Buckling controls Wave Propagation in Elastic Phononic Crystals

Elastic Phononic Crystals (EPC) are soft deformable metamaterials that have periodic modulations in material properties such as shear modulus, bulk modulus, and density, whose microstructure is characterized by a repeatable region called the unit cell. The dispersion relation, described by band diagrams, of waves propagating through phononic crystals is affected not only by material properties but also by symmetry properties of the crystal. It has previously been shown that buckling of compressed EPCs can tune wave propagation properties – for example, by decreasing the number of intersections (degeneracies) in the band diagram, potentially leading to the opening of band gaps.

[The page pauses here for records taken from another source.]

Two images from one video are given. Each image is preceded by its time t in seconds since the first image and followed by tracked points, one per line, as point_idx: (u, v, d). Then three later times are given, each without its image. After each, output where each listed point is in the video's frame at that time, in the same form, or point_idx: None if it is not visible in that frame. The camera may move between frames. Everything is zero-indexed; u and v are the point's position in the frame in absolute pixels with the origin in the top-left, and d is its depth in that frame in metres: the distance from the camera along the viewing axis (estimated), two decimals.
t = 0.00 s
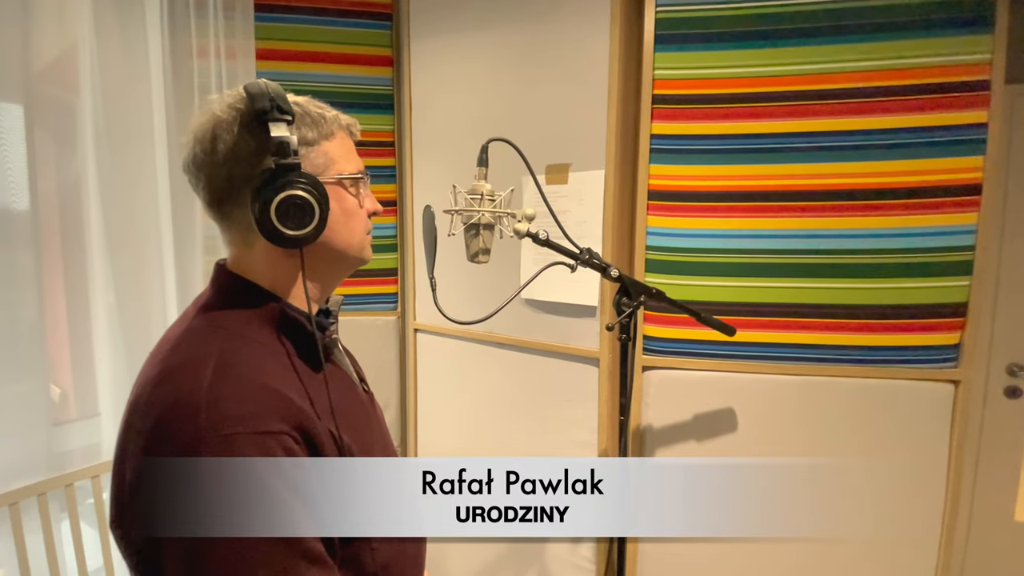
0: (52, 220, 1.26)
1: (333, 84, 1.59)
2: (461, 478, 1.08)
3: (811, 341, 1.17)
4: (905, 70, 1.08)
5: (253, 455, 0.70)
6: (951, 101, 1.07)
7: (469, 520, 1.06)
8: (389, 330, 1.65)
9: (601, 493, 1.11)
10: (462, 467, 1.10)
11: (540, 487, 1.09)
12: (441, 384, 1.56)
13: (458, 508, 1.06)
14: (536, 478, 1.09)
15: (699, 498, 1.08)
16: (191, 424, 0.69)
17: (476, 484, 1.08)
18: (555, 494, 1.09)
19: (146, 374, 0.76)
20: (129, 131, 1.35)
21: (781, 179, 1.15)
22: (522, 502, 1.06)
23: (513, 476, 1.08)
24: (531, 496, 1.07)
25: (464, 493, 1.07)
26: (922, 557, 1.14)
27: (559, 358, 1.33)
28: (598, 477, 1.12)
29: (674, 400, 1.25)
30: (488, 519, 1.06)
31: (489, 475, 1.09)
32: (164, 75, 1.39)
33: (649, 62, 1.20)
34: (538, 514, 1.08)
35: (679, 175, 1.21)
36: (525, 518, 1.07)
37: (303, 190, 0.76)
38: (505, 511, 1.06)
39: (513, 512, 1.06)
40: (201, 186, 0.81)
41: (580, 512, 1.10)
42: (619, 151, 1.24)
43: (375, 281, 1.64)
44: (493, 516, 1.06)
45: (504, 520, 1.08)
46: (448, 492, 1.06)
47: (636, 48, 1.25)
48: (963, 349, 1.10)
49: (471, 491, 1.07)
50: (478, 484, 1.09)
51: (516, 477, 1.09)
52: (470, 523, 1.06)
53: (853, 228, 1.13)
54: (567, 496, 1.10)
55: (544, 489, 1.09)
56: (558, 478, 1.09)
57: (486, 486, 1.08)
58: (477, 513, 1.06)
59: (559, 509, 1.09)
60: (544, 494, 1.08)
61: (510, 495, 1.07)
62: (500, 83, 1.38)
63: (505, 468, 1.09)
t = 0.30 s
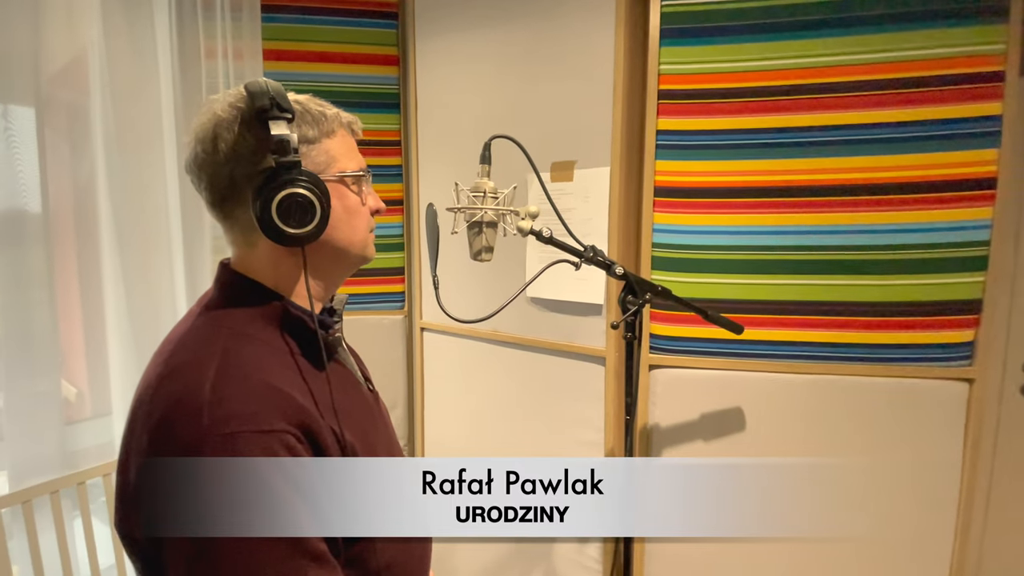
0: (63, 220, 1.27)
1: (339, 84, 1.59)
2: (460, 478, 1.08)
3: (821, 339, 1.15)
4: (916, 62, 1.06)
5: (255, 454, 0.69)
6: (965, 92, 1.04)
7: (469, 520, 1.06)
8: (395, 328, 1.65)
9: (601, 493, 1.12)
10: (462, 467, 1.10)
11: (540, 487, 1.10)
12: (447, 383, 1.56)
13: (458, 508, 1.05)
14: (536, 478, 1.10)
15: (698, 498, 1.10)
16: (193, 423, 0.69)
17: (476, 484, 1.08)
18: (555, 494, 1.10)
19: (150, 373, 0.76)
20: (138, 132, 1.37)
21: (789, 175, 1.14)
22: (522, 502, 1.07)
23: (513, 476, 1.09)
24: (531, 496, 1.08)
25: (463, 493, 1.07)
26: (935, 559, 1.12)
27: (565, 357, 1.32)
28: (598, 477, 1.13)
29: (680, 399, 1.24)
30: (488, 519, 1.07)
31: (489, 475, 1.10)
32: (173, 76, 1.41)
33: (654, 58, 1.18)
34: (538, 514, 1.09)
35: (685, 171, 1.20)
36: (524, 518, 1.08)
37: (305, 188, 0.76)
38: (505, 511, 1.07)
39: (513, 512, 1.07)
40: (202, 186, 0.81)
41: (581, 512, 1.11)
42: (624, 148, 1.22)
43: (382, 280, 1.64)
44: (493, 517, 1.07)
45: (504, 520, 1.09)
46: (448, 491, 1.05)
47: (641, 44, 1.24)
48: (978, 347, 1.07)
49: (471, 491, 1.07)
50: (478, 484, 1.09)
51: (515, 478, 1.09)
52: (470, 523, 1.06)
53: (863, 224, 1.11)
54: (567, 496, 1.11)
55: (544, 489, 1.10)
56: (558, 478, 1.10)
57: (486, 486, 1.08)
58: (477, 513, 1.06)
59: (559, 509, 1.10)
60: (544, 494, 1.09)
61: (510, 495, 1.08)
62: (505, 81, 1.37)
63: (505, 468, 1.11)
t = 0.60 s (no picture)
0: (70, 221, 1.28)
1: (343, 83, 1.59)
2: (460, 478, 1.07)
3: (831, 335, 1.13)
4: (930, 52, 1.03)
5: (260, 452, 0.69)
6: (979, 83, 1.01)
7: (468, 520, 1.05)
8: (401, 327, 1.65)
9: (602, 493, 1.11)
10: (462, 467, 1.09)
11: (540, 487, 1.10)
12: (453, 382, 1.56)
13: (458, 508, 1.04)
14: (536, 478, 1.09)
15: (698, 498, 1.10)
16: (199, 423, 0.69)
17: (475, 484, 1.07)
18: (555, 494, 1.10)
19: (155, 372, 0.76)
20: (144, 133, 1.37)
21: (797, 169, 1.12)
22: (522, 502, 1.07)
23: (513, 476, 1.09)
24: (531, 497, 1.08)
25: (463, 493, 1.06)
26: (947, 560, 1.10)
27: (570, 355, 1.31)
28: (598, 477, 1.11)
29: (687, 396, 1.22)
30: (488, 519, 1.06)
31: (489, 475, 1.09)
32: (177, 77, 1.41)
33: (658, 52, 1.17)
34: (538, 514, 1.09)
35: (691, 166, 1.18)
36: (524, 518, 1.08)
37: (309, 186, 0.75)
38: (505, 511, 1.07)
39: (513, 512, 1.07)
40: (208, 186, 0.80)
41: (581, 511, 1.10)
42: (629, 143, 1.21)
43: (386, 279, 1.64)
44: (493, 517, 1.07)
45: (504, 520, 1.08)
46: (448, 491, 1.04)
47: (645, 38, 1.22)
48: (990, 343, 1.05)
49: (471, 491, 1.07)
50: (478, 484, 1.08)
51: (515, 477, 1.09)
52: (470, 523, 1.05)
53: (874, 219, 1.09)
54: (567, 496, 1.10)
55: (543, 489, 1.09)
56: (558, 478, 1.09)
57: (485, 486, 1.08)
58: (477, 513, 1.05)
59: (558, 509, 1.10)
60: (544, 494, 1.09)
61: (510, 495, 1.08)
62: (508, 77, 1.36)
63: (505, 468, 1.09)
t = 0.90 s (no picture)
0: (76, 222, 1.29)
1: (344, 81, 1.58)
2: (460, 478, 1.06)
3: (839, 331, 1.11)
4: (939, 39, 1.00)
5: (263, 449, 0.68)
6: (992, 70, 0.98)
7: (469, 520, 1.04)
8: (405, 325, 1.65)
9: (602, 493, 1.11)
10: (463, 467, 1.08)
11: (540, 487, 1.09)
12: (457, 380, 1.55)
13: (458, 508, 1.04)
14: (536, 478, 1.09)
15: (699, 499, 1.10)
16: (203, 420, 0.68)
17: (476, 484, 1.07)
18: (555, 494, 1.09)
19: (161, 369, 0.76)
20: (148, 134, 1.38)
21: (802, 161, 1.10)
22: (522, 502, 1.07)
23: (513, 476, 1.09)
24: (531, 496, 1.08)
25: (464, 493, 1.06)
26: (959, 559, 1.08)
27: (574, 353, 1.30)
28: (598, 477, 1.11)
29: (692, 393, 1.21)
30: (488, 519, 1.06)
31: (489, 475, 1.08)
32: (179, 76, 1.41)
33: (661, 44, 1.16)
34: (538, 514, 1.08)
35: (695, 160, 1.17)
36: (524, 518, 1.07)
37: (310, 183, 0.74)
38: (505, 511, 1.06)
39: (513, 512, 1.06)
40: (210, 184, 0.80)
41: (581, 511, 1.10)
42: (632, 138, 1.20)
43: (390, 277, 1.64)
44: (493, 517, 1.06)
45: (504, 520, 1.08)
46: (448, 491, 1.04)
47: (648, 30, 1.21)
48: (1004, 338, 1.02)
49: (471, 491, 1.06)
50: (478, 484, 1.08)
51: (515, 478, 1.09)
52: (470, 523, 1.04)
53: (883, 211, 1.06)
54: (568, 496, 1.10)
55: (544, 489, 1.09)
56: (558, 478, 1.09)
57: (486, 486, 1.07)
58: (477, 513, 1.05)
59: (558, 509, 1.09)
60: (544, 494, 1.09)
61: (510, 494, 1.07)
62: (508, 73, 1.35)
63: (505, 468, 1.09)
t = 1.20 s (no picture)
0: (84, 221, 1.30)
1: (347, 79, 1.59)
2: (460, 478, 1.06)
3: (842, 327, 1.10)
4: (945, 31, 0.99)
5: (263, 447, 0.68)
6: (998, 62, 0.97)
7: (469, 520, 1.05)
8: (408, 324, 1.65)
9: (601, 493, 1.11)
10: (463, 466, 1.08)
11: (540, 487, 1.10)
12: (460, 378, 1.56)
13: (458, 508, 1.05)
14: (536, 478, 1.10)
15: (699, 498, 1.10)
16: (204, 417, 0.68)
17: (476, 485, 1.07)
18: (555, 494, 1.10)
19: (161, 368, 0.76)
20: (153, 133, 1.39)
21: (804, 156, 1.09)
22: (522, 502, 1.07)
23: (513, 477, 1.09)
24: (531, 496, 1.08)
25: (464, 493, 1.06)
26: (964, 559, 1.07)
27: (576, 350, 1.30)
28: (598, 477, 1.11)
29: (695, 390, 1.21)
30: (488, 519, 1.06)
31: (490, 475, 1.09)
32: (184, 75, 1.42)
33: (661, 38, 1.15)
34: (538, 514, 1.09)
35: (697, 155, 1.16)
36: (525, 518, 1.08)
37: (310, 179, 0.74)
38: (505, 511, 1.07)
39: (513, 512, 1.07)
40: (211, 181, 0.80)
41: (581, 511, 1.10)
42: (633, 133, 1.19)
43: (394, 275, 1.65)
44: (493, 517, 1.07)
45: (504, 520, 1.08)
46: (448, 492, 1.04)
47: (649, 24, 1.20)
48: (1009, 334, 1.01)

Since buckling also changes the symmetries of the EPC, we have previously used a group representation theory (GRT)-based framework to explain the effect of primitive unit cell symmetries on degeneracies in the band diagram for undeformed EPCs. However, the periodic unit cell of buckled EPCs can also span several primitive unit cells of the reference undeformed EPC. Thus, we extended our GRT framework to include the effect of buckling-induced symmetry-breaking in larger unit cells on band diagrams of deformed EPCs. By understanding the interplay between elastic instability and symmetry of EPCs at different length scales and its impact on wave propagation properties, we can potentially formulate rational design rules for deformation-tunable EPCs.